Author: Parul Sehgal
Source: New Yorker (https://www.newyorker.com/magazine/2021/11/01/is-amazon-changing-the-novel-everything-and-less)
Parul Sehgal’s piece is based on a new book published by literary scholar, Mark MGurl, in which he looks at Amazon’s impact on how authors write: “…the literary scholar Mark McGurl considers all the ways a new behemoth has transformed not only how we obtain fiction but how we read and write it—and why. “The rise of Amazon is the most significant novelty in recent literary history, representing an attempt to reforge contemporary literary life as an adjunct to online retail,” he argues.”
So how is Amazon influencing the writing style of authors across the world? McGurl helps you understand the myriad ways in which Amazon has become central to literary life the world over (and as authors, we can vouch for the centrality of Amazon in an author’s life): “…with sixteen book imprints. Amazon Crossing is now the most prolific publisher of literary translations in the United States, and Audible, another Amazon property, is the largest purveyor of audiobooks. The social-media site Goodreads, purchased by Amazon in 2013, hosts more than a hundred million registered users and, McGurl ventures, may be “the richest repository of the leavings of literary life ever assembled, exceeded only by the mass of granular data sent back to home base from virtually every Kindle device in the world.” But what McGurl considers the “most dramatic intervention into literary history” is yet another Amazon division, Kindle Direct Publishing (K.D.P.); it allows writers to bypass traditional gatekeepers and self-publish their work for free, with Amazon taking a significant chunk of any proceeds.
…McGurl’s real interest is in charting how Amazon’s tentacles have inched their way into the relationship between reader and writer. This is clearest in the case of K.D.P. The platform pays the author by the number of pages read, which creates a strong incentive for cliffhangers early on, and for generating as many pages as possible as quickly as possible. The writer is exhorted to produce not just one book or a series but something closer to a feed—what McGurl calls a “series of series.” In order to fully harness K.D.P.’s promotional algorithms, McGurl says, an author must publish a new novel every three months. To assist with this task, a separate shelf of self-published books has sprung up, including Rachel Aaron’s “2K to 10K: Writing Faster, Writing Better, and Writing More of What You Love,” which will help you disgorge a novel in a week or two. Although more overtly concerned with quantity over quality, K.D.P. retains certain idiosyncratic standards.”

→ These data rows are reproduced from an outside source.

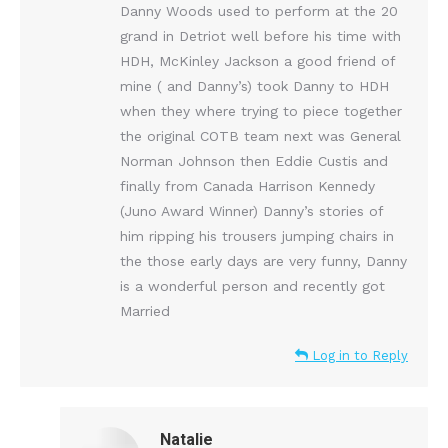
Danny Woods used to perform at the 20
grand in Detriot well before his time with
HDH, McKinley Jackson a good friend of
mine ( and Danny’s) took Danny to HDH
when they where trying to piece together
the original COTB team next was General
Norman Johnson then Eddie Custis and
finally from Canada Harrison Kennedy
(Juno Award Winner) Danny’s stories of
him ripping his trousers jumping chairs in
the those early days are very funny, Danny
is a wonderful person and recently got
Married
Log in to Reply
Natalie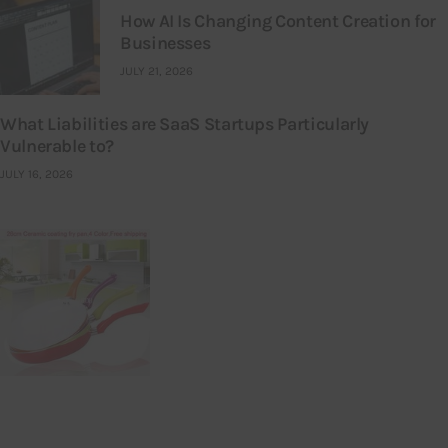
How AI Is Changing Content Creation for
Businesses
JULY 21, 2026
What Liabilities are SaaS Startups Particularly
Vulnerable to?
JULY 16, 2026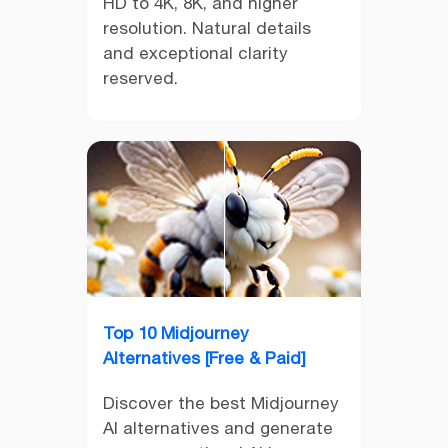
HD to 4K, 8K, and higher
resolution. Natural details
and exceptional clarity
reserved.
Top 10 Midjourney
Alternatives [Free & Paid]
Discover the best Midjourney
AI alternatives and generate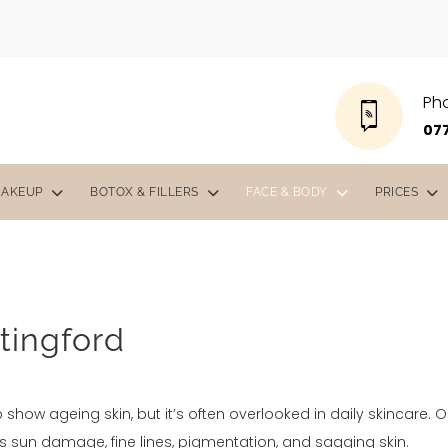
Ph
077
MAKEUP
BOTOX & FILLERS
FACE & BODY
PRICES
tingford
o show ageing skin, but it’s often overlooked in daily skincare. 
s sun damage, fine lines, pigmentation, and sagging skin.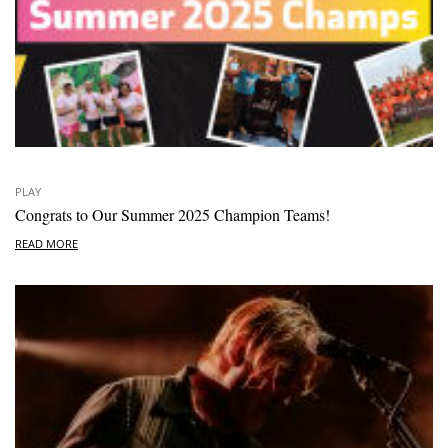
PLAY
Congrats to Our Summer 2025 Champion Teams!
READ MORE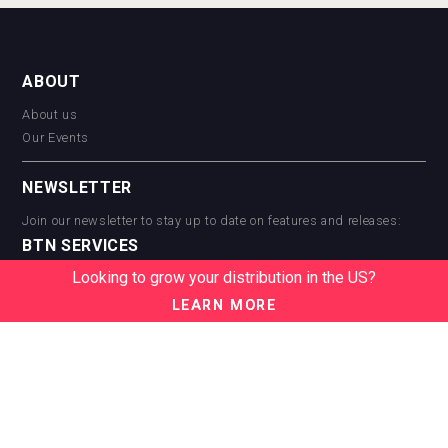
ABOUT
About us
Our Events
NEWSLETTER
Join our newsletter to stay up to date on features and releases:
BTN SERVICES
Looking to grow your distribution in the US?
BTN Distribution
BTN Retail
LEARN MORE
BTN Supplier
BTN Media
BTN Data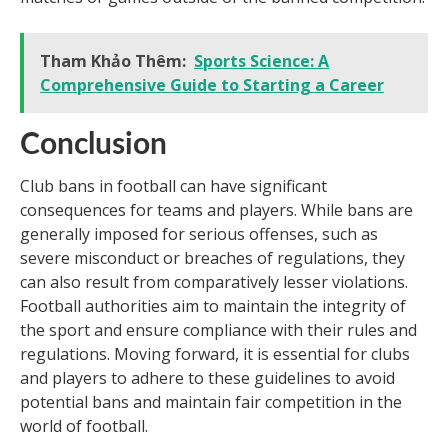
Tham Khảo Thêm:
Sports Science: A
Comprehensive Guide to Starting a Career
Conclusion
Club bans in football can have significant
consequences for teams and players. While bans are
generally imposed for serious offenses, such as
severe misconduct or breaches of regulations, they
can also result from comparatively lesser violations.
Football authorities aim to maintain the integrity of
the sport and ensure compliance with their rules and
regulations. Moving forward, it is essential for clubs
and players to adhere to these guidelines to avoid
potential bans and maintain fair competition in the
world of football.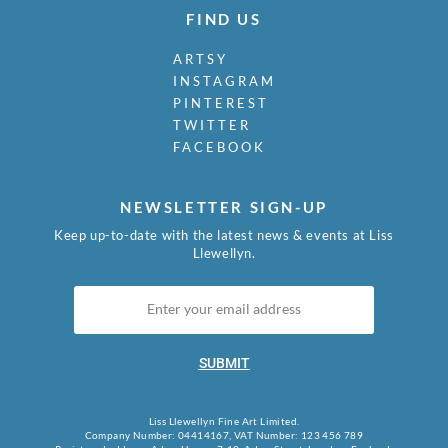
FIND US
ARTSY
INSTAGRAM
PINTEREST
TWITTER
FACEBOOK
NEWSLETTER SIGN-UP
Keep up-to-date with the latest news & events at Liss
Llewellyn.
SUBMIT
Liss Llewellyn Fine Art Limited.
Company Number: 04414167, VAT Number: 123 456 789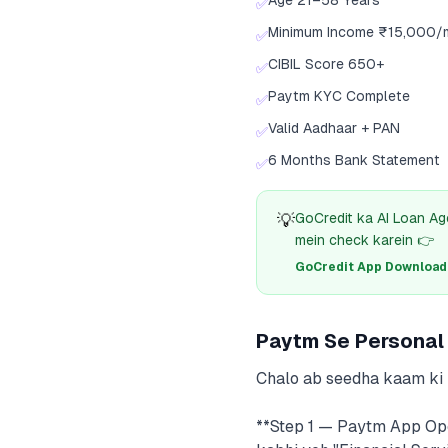
Age 21–58 Years
✅
Minimum Income ₹15,000/
✅
CIBIL Score 650+
✅
Paytm KYC Complete
✅
Valid Aadhaar + PAN
✅
6 Months Bank Statement
✅
💡
GoCredit ka AI Loan Ag
mein check karein 👉
GoCredit App Download क
Paytm Se Personal 
Chalo ab seedha kaam ki b
**Step 1 — Paytm App Ope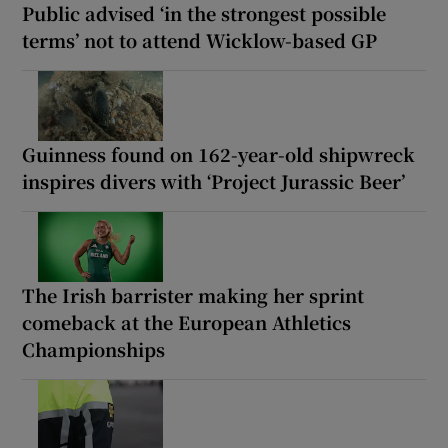
Public advised ‘in the strongest possible
terms’ not to attend Wicklow-based GP
Guinness found on 162-year-old shipwreck
inspires divers with ‘Project Jurassic Beer’
The Irish barrister making her sprint
comeback at the European Athletics
Championships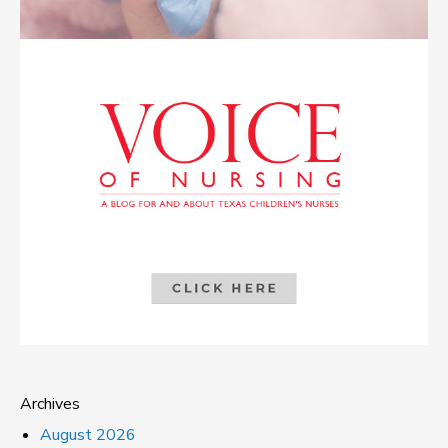
Archives
August 2026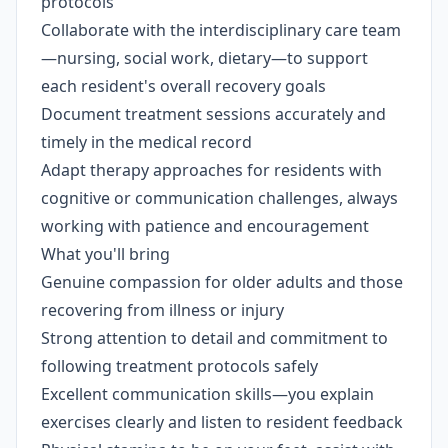
protocols
Collaborate with the interdisciplinary care team
—nursing, social work, dietary—to support
each resident's overall recovery goals
Document treatment sessions accurately and
timely in the medical record
Adapt therapy approaches for residents with
cognitive or communication challenges, always
working with patience and encouragement
What you'll bring
Genuine compassion for older adults and those
recovering from illness or injury
Strong attention to detail and commitment to
following treatment protocols safely
Excellent communication skills—you explain
exercises clearly and listen to resident feedback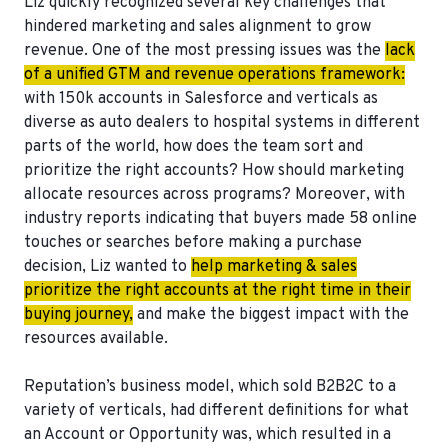
Liz quickly recognized several key challenges that
hindered marketing and sales alignment to grow
revenue. One of the most pressing issues was the
lack
of a unified GTM and revenue operations framework:
with 150k accounts in Salesforce and verticals as
diverse as auto dealers to hospital systems in different
parts of the world, how does the team sort and
prioritize the right accounts? How should marketing
allocate resources across programs? Moreover, with
industry reports indicating that buyers made 58 online
touches or searches before making a purchase
decision, Liz wanted to
help marketing & sales
prioritize the right accounts at the right time in their
buying journey,
and make the biggest impact with the
resources available.
Reputation’s business model, which sold B2B2C to a
variety of verticals, had different definitions for what
an Account or Opportunity was, which resulted in a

To be clear, all of this is not necessarily a bad thing. McGurl says that you can – if you want to – see this as a superior version of friction-free personalised version of free market economics: “That’s what Bill Gates promised the Web would do: provide “friction-free capitalism.” Can the ease of procuring a product translate into an aesthetic of its own? The critic Rob Horning has called the avoidance of friction “a kind of content in itself—‘readable books’; ‘listenable music’; ‘vibes’; ‘ambience’ etc.” On Amazon, the promise of easy consumption is even more pointed: with the discernment of algorithms, books aren’t just readable; they’re specifically readable by you.
Hence McGurl’s focus on the explosion of genre fiction—the bulk of fiction produced today. Here we find the estuary where books merge with Amazon’s service ethos…The shiny embossed titles of the books on the spinning rack at an airport kiosk promise a hit of reliable pleasure to readers craving a Robert Ludlum thriller or a Nora Roberts love story. But Amazon brings such targeting to the next level. Romance readers can classify themselves as fans of “Clean & Wholesome” or “Paranormal” or “Later in Life.” And Amazon, having tracked your purchases, has the receipts—and will serve you suggestions accordingly. These micro-genres deliver on a hyper-specific promise of quality, but also end up reinforcing the company’s promise of quantity. What else does genre guarantee but variations on a trusted formula, endlessly iterated to fill up a Kindle’s bottomless library?”